Problem — Find every row below that contains the word "thường" and copy each of those rows in full.

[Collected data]
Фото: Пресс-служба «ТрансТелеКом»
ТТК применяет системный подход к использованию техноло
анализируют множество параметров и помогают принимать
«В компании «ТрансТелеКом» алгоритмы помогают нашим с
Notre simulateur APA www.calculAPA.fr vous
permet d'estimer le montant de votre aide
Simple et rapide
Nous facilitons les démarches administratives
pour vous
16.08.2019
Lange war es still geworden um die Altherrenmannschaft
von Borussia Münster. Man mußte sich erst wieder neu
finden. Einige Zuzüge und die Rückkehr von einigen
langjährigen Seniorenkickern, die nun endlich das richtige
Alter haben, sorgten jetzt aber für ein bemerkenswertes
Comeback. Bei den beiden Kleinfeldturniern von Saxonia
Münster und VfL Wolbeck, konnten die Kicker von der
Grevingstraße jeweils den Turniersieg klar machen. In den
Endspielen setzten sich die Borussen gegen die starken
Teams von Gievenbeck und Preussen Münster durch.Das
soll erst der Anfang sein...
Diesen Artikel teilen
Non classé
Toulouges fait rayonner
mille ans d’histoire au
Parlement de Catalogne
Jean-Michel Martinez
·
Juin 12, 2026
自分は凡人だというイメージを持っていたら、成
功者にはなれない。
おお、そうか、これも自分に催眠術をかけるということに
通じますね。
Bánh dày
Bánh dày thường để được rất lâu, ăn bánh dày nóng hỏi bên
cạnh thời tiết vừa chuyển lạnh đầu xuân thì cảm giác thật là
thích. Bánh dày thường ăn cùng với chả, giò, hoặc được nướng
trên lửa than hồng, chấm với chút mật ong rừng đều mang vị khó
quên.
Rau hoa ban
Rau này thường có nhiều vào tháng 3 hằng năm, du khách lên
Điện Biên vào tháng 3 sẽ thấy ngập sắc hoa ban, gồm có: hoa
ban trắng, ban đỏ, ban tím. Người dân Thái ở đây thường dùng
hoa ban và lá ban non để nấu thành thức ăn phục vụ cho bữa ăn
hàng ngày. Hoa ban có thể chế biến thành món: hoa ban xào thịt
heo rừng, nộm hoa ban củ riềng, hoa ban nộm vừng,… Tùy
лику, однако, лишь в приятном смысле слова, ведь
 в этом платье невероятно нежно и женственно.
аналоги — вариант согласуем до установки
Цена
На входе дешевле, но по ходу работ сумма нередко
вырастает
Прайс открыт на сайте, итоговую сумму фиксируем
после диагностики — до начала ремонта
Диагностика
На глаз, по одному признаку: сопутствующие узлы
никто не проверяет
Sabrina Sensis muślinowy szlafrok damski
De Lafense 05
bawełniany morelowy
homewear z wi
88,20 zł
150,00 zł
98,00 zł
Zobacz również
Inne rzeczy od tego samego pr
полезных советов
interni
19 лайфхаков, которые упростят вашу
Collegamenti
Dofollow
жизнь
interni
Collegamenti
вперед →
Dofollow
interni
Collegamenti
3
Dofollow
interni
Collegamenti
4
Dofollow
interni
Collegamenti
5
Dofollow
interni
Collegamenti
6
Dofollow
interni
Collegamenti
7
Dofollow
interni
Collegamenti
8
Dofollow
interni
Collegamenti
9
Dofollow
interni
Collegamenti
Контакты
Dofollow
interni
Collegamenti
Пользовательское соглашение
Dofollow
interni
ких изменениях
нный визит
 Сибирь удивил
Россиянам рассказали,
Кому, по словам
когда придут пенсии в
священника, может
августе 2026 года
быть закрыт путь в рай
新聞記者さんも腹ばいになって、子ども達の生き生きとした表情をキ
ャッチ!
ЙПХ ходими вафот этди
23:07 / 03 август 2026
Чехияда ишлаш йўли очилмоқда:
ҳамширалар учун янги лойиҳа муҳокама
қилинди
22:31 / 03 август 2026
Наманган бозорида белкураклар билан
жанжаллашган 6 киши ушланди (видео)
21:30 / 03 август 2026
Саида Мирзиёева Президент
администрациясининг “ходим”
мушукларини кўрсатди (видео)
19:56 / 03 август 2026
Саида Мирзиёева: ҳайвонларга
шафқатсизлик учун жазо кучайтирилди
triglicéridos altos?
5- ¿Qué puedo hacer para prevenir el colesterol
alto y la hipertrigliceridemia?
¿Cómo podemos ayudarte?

==

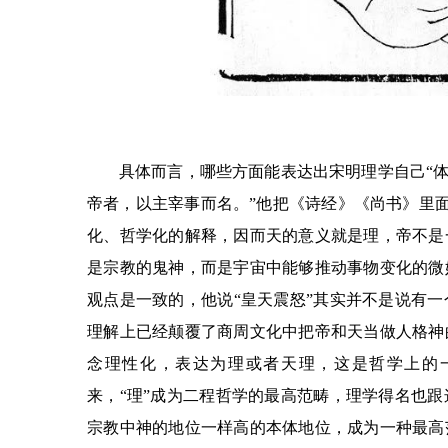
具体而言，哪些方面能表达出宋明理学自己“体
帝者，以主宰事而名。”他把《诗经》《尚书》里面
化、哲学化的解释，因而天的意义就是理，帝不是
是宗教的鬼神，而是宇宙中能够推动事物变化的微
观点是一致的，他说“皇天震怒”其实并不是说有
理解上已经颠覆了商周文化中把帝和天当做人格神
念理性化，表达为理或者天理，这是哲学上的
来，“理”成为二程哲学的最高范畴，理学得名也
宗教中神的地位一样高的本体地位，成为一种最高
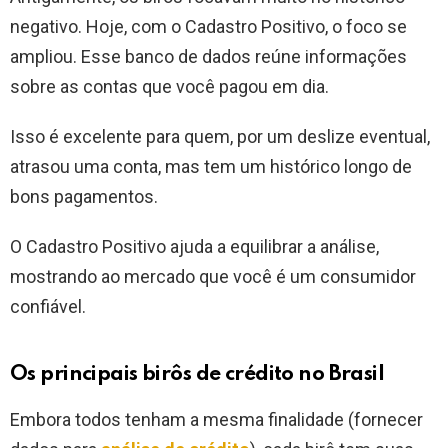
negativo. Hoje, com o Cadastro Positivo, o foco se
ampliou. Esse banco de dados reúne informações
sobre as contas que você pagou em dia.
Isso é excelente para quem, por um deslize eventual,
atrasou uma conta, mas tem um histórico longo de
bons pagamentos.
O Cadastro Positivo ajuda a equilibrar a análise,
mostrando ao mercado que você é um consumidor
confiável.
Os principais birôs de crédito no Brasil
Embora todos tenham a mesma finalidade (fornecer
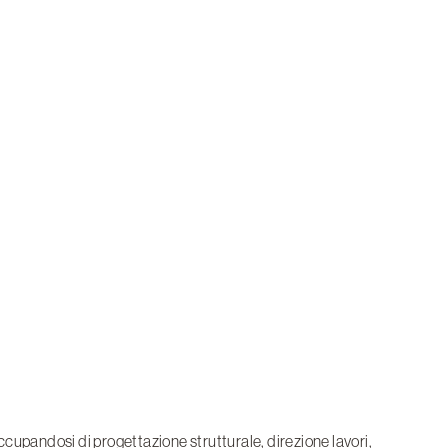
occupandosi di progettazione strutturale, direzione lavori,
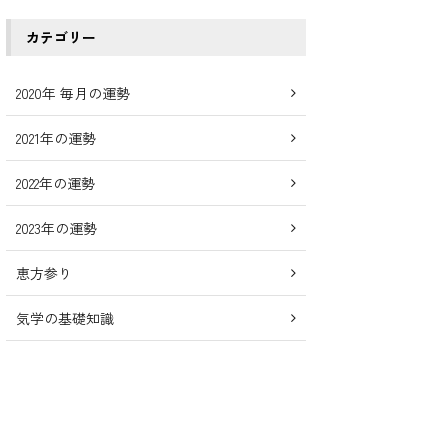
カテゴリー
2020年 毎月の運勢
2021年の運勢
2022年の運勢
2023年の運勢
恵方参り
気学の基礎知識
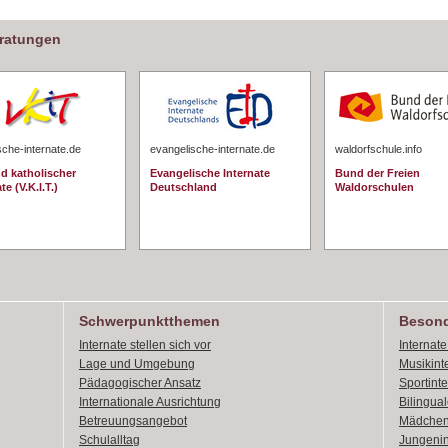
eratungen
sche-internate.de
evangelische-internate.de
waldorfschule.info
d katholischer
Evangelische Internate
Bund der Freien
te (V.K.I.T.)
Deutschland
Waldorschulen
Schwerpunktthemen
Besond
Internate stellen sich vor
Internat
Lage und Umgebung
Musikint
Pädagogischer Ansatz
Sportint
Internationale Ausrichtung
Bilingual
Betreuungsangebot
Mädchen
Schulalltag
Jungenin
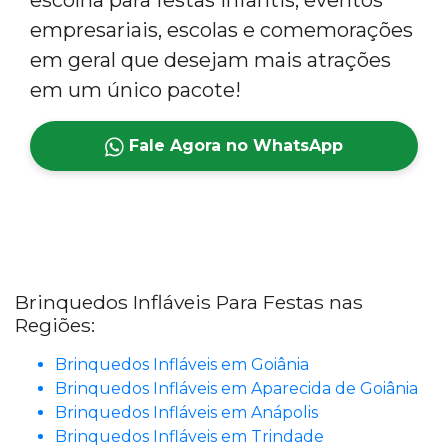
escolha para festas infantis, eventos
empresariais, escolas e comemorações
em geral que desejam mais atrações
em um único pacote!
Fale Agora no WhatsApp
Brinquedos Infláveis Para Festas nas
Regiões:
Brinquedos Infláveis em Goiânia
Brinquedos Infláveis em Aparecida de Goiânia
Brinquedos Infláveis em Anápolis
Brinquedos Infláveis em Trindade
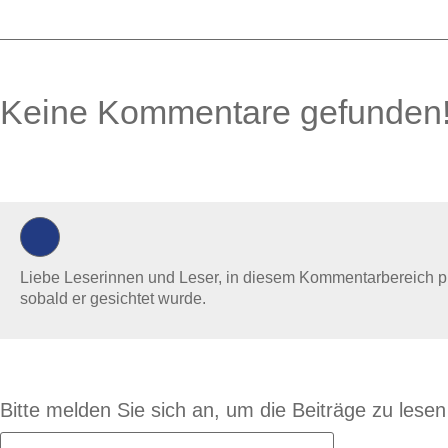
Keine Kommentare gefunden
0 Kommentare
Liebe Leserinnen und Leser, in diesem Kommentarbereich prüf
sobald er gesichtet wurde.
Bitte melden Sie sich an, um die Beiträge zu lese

Written solution —
Bánh dày thường để được rất lâu, ăn bánh dày nóng hỏi bên
thích. Bánh dày thường ăn cùng với chả, giò, hoặc được nướng
Rau này thường có nhiều vào tháng 3 hằng năm, du khách lên
ban trắng, ban đỏ, ban tím. Người dân Thái ở đây thường dùng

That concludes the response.